● **Problem requirements**
Exactly as given, restate each record that follows.

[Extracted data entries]
------------------------------------------------------------

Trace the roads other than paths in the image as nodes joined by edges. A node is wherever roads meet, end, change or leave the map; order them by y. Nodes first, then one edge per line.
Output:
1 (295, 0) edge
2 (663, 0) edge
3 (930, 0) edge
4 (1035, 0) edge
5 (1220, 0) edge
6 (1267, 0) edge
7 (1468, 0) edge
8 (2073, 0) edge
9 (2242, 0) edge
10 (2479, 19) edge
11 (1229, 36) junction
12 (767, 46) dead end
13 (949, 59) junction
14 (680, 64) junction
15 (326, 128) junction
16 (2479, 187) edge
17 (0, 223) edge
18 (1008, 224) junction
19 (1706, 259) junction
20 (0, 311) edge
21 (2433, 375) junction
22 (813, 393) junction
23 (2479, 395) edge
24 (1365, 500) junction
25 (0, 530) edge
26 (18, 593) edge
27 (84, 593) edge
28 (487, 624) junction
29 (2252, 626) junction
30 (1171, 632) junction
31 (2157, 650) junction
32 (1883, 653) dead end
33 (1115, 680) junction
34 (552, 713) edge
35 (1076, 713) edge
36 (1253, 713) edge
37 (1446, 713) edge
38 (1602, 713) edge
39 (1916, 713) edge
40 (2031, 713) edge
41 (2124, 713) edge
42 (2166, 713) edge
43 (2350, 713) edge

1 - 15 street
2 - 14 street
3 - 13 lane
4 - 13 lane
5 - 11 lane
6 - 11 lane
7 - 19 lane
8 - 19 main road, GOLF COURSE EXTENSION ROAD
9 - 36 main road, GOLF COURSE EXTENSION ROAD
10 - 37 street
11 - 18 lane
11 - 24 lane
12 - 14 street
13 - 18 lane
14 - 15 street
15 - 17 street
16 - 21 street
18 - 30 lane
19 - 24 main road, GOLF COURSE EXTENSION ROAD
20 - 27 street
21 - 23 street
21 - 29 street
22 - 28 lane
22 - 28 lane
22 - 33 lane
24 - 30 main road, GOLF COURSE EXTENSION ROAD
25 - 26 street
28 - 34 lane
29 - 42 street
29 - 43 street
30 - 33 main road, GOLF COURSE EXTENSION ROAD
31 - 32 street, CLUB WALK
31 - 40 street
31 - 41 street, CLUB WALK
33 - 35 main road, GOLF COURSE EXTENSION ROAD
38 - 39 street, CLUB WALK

------------------------------------------------------------

● **Answer to this exercise**
Trace the roads other than paths in the image as nodes joined by edges. A node is wherever roads meet, end, change or leave the map; order them by y. Nodes first, then one edge per line.
Output:
1 (295, 0) edge
2 (663, 0) edge
3 (930, 0) edge
4 (1035, 0) edge
5 (1220, 0) edge
6 (1267, 0) edge
7 (1468, 0) edge
8 (2073, 0) edge
9 (2242, 0) edge
10 (2479, 19) edge
11 (1229, 36) junction
12 (767, 46) dead end
13 (949, 59) junction
14 (680, 64) junction
15 (326, 128) junction
16 (2479, 187) edge
17 (0, 223) edge
18 (1008, 224) junction
19 (1706, 259) junction
20 (0, 311) edge
21 (2433, 375) junction
22 (813, 393) junction
23 (2479, 395) edge
24 (1365, 500) junction
25 (0, 530) edge
26 (18, 593) edge
27 (84, 593) edge
28 (487, 624) junction
29 (2252, 626) junction
30 (1171, 632) junction
31 (2157, 650) junction
32 (1883, 653) dead end
33 (1115, 680) junction
34 (552, 713) edge
35 (1076, 713) edge
36 (1253, 713) edge
37 (1446, 713) edge
38 (1602, 713) edge
39 (1916, 713) edge
40 (2031, 713) edge
41 (2124, 713) edge
42 (2166, 713) edge
43 (2350, 713) edge

1 - 15 street
2 - 14 street
3 - 13 lane
4 - 13 lane
5 - 11 lane
6 - 11 lane
7 - 19 lane
8 - 19 main road, GOLF COURSE EXTENSION ROAD
9 - 36 main road, GOLF COURSE EXTENSION ROAD
10 - 37 street
11 - 18 lane
11 - 24 lane
12 - 14 street
13 - 18 lane
14 - 15 street
15 - 17 street
16 - 21 street
18 - 30 lane
19 - 24 main road, GOLF COURSE EXTENSION ROAD
20 - 27 street
21 - 23 street
21 - 29 street
22 - 28 lane
22 - 28 lane
22 - 33 lane
24 - 30 main road, GOLF COURSE EXTENSION ROAD
25 - 26 street
28 - 34 lane
29 - 42 street
29 - 43 street
30 - 33 main road, GOLF COURSE EXTENSION ROAD
31 - 32 street, CLUB WALK
31 - 40 street
31 - 41 street, CLUB WALK
33 - 35 main road, GOLF COURSE EXTENSION ROAD
38 - 39 street, CLUB WALK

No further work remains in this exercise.